Begin by identifying and installing the core R metabolomic package and its dependencies (here: Amanida and webchem). Clone or inspect the source repository to understand the package's function signatures, input data structures, and output formats. Design the Shiny UI layer to expose key inputs as reactive controls—file upload widgets for metabolomic datasets, parameter sliders or text inputs for meta-analysis settings (e.g., statistical thresholds, compound matching criteria). Map Shiny reactive handlers (reactive(), observeEvent()) to the underlying package functions, ensuring data flows from UI input through computation to reactive output displays. Implement output rendering components (renderTable, renderPlot, downloadHandler) that transform package results into human-readable tables, plots, and downloadable files.

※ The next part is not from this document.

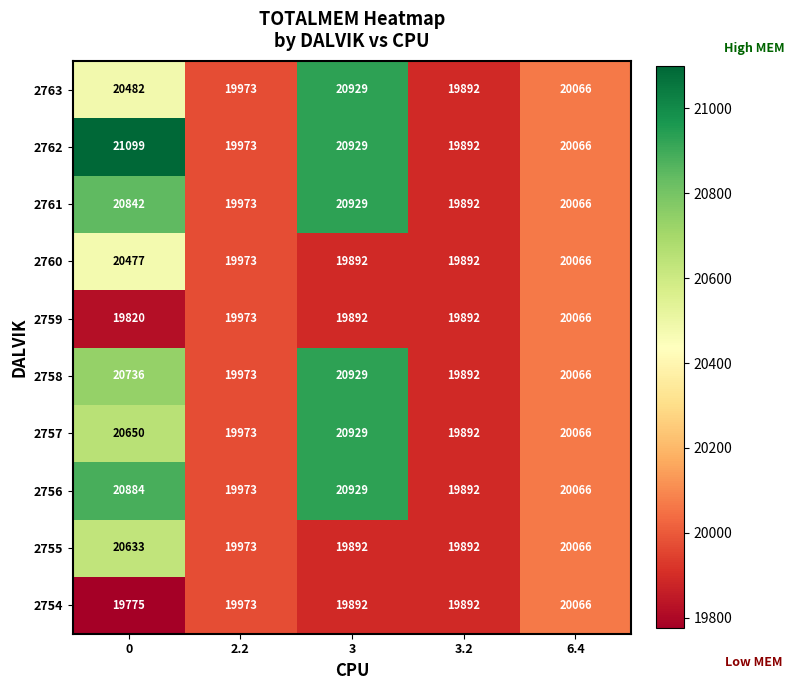

What is the total value across all series at 3.2?

198920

Deploy locally or to Shiny Server and verify that the web interface correctly exposes the package's workflow without data loss or parameter distortion.

## Related tools

- **Shiny** (Framework for building interactive web application UI and reactivity layer wrapping metabolomic computation)
- **R package Amanida** (Core computational engine implementing meta-analysis algorithms on metabolomic summary statistics)
- **R package webchem** (Provides compound name harmonization and chemical nomenclature standardization utilities)

## Examples

```
# In R: load Shiny app from cloned repository and run locally
shiny::runApp('~/easy-amanida', port=3838)
```

## Evaluation signals

- Web interface successfully loads and renders without console errors; Shiny reactive graph is acyclic and responsive to UI input changes.
- Uploaded metabolomic datasets are parsed correctly and passed to Amanida functions without data corruption or format mismatches.
- Compound names from multiple input files are harmonized to a unified identifier space (verified by spot-checking name mappings).
- Meta-analysis results (combined p-values, effect size estimates) are computed and displayed in output tables and plots; results match standalone R package execution on the same input.
- Downloadable result files (CSV, PDF) contain all expected columns and metadata; file formats are valid and machine-readable.

## Limitations

- Easy-Amanida provides workflow optimization for compound naming but does not automatically resolve all ambiguous or novel compound identifiers—manual curation may still be required for edge cases.
- The Shiny application is resource-constrained on free deployment tiers (e.g., shinyapps.io); large meta-analyses across many studies or high-dimensional compound lists may experience latency or timeout.
- No changelog or version history was documented in the repository, complicating reproducibility and tracking of methodological changes.

## Evidence

- [readme] Easy-Amanida is a web-based app, developed with Shiny, that implements the R package Amanida.: "Easy-Amanida is a web-based app, developed with Shiny, that implements the R package Amanida."
- [readme] Easy-Amanida combines two R packages, amanida and webchem, to enable meta-analysis of aggregate statistical data, like p-value and fold-change, while ensuring the compounds naming harmonization.: "Easy-Amanida is a new tool that combines two R packages, `amanida` and `webchem`, to enable meta-analysis of aggregate statistical data, like p-value and fold-change, while ensuring the compounds"
- [other] Reconstruct the server logic by mapping Shiny reactive handlers to Amanida's meta-analysis functions, ensuring data flows from UI inputs through Amanida computation to reactive output displays.: "Reconstruct the server logic by mapping Shiny reactive handlers to Amanida's meta-analysis functions, ensuring data flows from UI inputs through Amanida computation to reactive output displays."
- [other] Implement output rendering components (tables, plots, downloadable results) that display Amanida's meta-analysis results within the Shiny dashboard.: "Implement output rendering components (tables, plots, downloadable results) that display Amanida's meta-analysis results within the Shiny dashboard."
- [readme] The Easy-Amanida app is implemented in Shiny, an R package add-on for interactive web apps, and provides a workflow to optimize naming combination.: "The Easy-Amanida app is implemented in Shiny, an R package add-on for interactive web apps, and provides a workflow to optimize naming combination."